У меня ведь ещё до войны здесь дядя жил, когда в монастыре туберкулёзный диспансер сделали. В него со всей республики больных туберкулёзом собирали, которые уже были при смерти. Хоронили там, в лесу, на мирском кладбище. Три-четыре года назад, когда поздоровей была, туда постоянно к ним ходила, навещала усопших, здоровалась с ними. И кошка всегда со мной ходила. Как-то иду, смотрю: кошка уши навострила, ощетинилась вся. Думаю: «Чего это с ней стало?» На кладбище, слышу, собака лает. И вдруг вижу – медведь идёт. Так с тех пор я перестала туда ходить. А сейчас, говорят, уже трое медведей приходят. Их часто около монастыря видят. Этой весной тоже приходили. Там коровы пасутся, но они их не трогают…

– Так это же монастырские медведи, – шучу я, – они вас охраняют, чего они будут коров-то монастырских обижать.

– Да я уж поближе теперь хожу, – продолжает схимонахиня. – С молитвой вокруг Успенской церкви три раза обойдёшь – и тоже хорошо на душе. Очень благодатный храм, столько вокруг него угодников Божьих похоронено. Они все молятся за нас. Когда идёшь туда, то в первую очередь с ними поговоришь, а потом уже молитву читаешь: «Господи помилуй». Слава Богу за всё!..

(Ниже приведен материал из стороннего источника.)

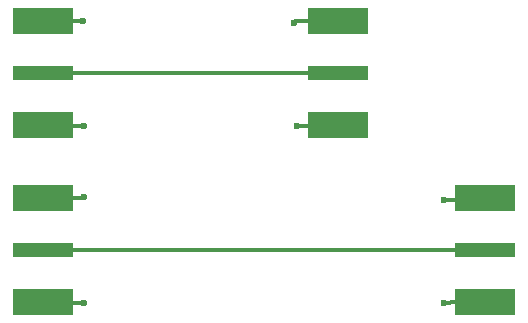
<source format=gtl>
G04 #@! TF.FileFunction,Copper,L1,Top,Signal*
%FSLAX46Y46*%
G04 Gerber Fmt 4.6, Leading zero omitted, Abs format (unit mm)*
G04 Created by KiCad (PCBNEW 4.0.2-stable) date Tue Apr 26 20:10:33 2016*
%MOMM*%
G01*
G04 APERTURE LIST*
%ADD10C,0.100000*%
%ADD11R,5.080000X1.290000*%
%ADD12R,5.080000X2.290000*%
%ADD13C,0.600000*%
%ADD14C,0.350000*%
G04 APERTURE END LIST*
D10*
D11*
X175000000Y-90000000D03*
D12*
X175000000Y-85620000D03*
X175000000Y-94380000D03*
D11*
X150000000Y-90000000D03*
D12*
X150000000Y-94380000D03*
X150000000Y-85620000D03*
D11*
X150000000Y-105000000D03*
D12*
X150000000Y-109380000D03*
X150000000Y-100620000D03*
D11*
X187500000Y-105000000D03*
D12*
X187500000Y-100620000D03*
X187500000Y-109380000D03*
D13*
X171250000Y-85750000D03*
X171500000Y-94500000D03*
X184000000Y-109500000D03*
X184000000Y-100750000D03*
X153380000Y-85620000D03*
X153500000Y-94500000D03*
X153500000Y-100500000D03*
X153500000Y-109500000D03*
D14*
X171500000Y-94500000D02*
X174880000Y-94500000D01*
X174880000Y-94500000D02*
X175000000Y-94380000D01*
X175000000Y-85620000D02*
X171380000Y-85620000D01*
X171380000Y-85620000D02*
X171250000Y-85750000D01*
X184490000Y-109500000D02*
X184000000Y-109500000D01*
X187500000Y-109380000D02*
X184610000Y-109380000D01*
X184610000Y-109380000D02*
X184490000Y-109500000D01*
X184000000Y-100750000D02*
X187370000Y-100750000D01*
X187370000Y-100750000D02*
X187500000Y-100620000D01*
X153380000Y-85620000D02*
X150000000Y-85620000D01*
X153500000Y-94500000D02*
X150120000Y-94500000D01*
X150120000Y-94500000D02*
X150000000Y-94380000D01*
X150000000Y-100620000D02*
X153380000Y-100620000D01*
X153380000Y-100620000D02*
X153500000Y-100500000D01*
X153500000Y-109500000D02*
X150120000Y-109500000D01*
X150120000Y-109500000D02*
X150000000Y-109380000D01*
X170000000Y-90000000D02*
X175000000Y-90000000D01*
X150000000Y-90000000D02*
X170000000Y-90000000D01*
X150000000Y-105000000D02*
X159050000Y-105000000D01*
X159050000Y-105000000D02*
X187500000Y-105000000D01*
M02*

</source>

Эти слова матушка повторяет очень часто. Она привыкла благодарить Господа за каждый прожитый день, за любую малость, что ей посылает Господь. На прощание отец Александр, который молча слушал наш разговор, подарил матушке свои чётки, освящённые на мощах батюшки Серафима в Дивеево. Матушка долго отказывалась от столь дорогого подарка, по потом с благодарностью приняла. И вышла проводить нас. Спуск идёт по крутой лестнице, по которой матушка, как она призналась нам,  часто ходит туда и обратно. Так укрепляет свои силы и здоровье, чтобы не болеть.

Уходя, я оглядываюсь. Схимница крестит нас в дорогу. Маленькая, хрупкая, она опять осталась одна с Богом – охраняемая покровом Пресвятой Троицы, который очень явно чувствуется в эти погожие весенние дни в Ульяновском монастыре.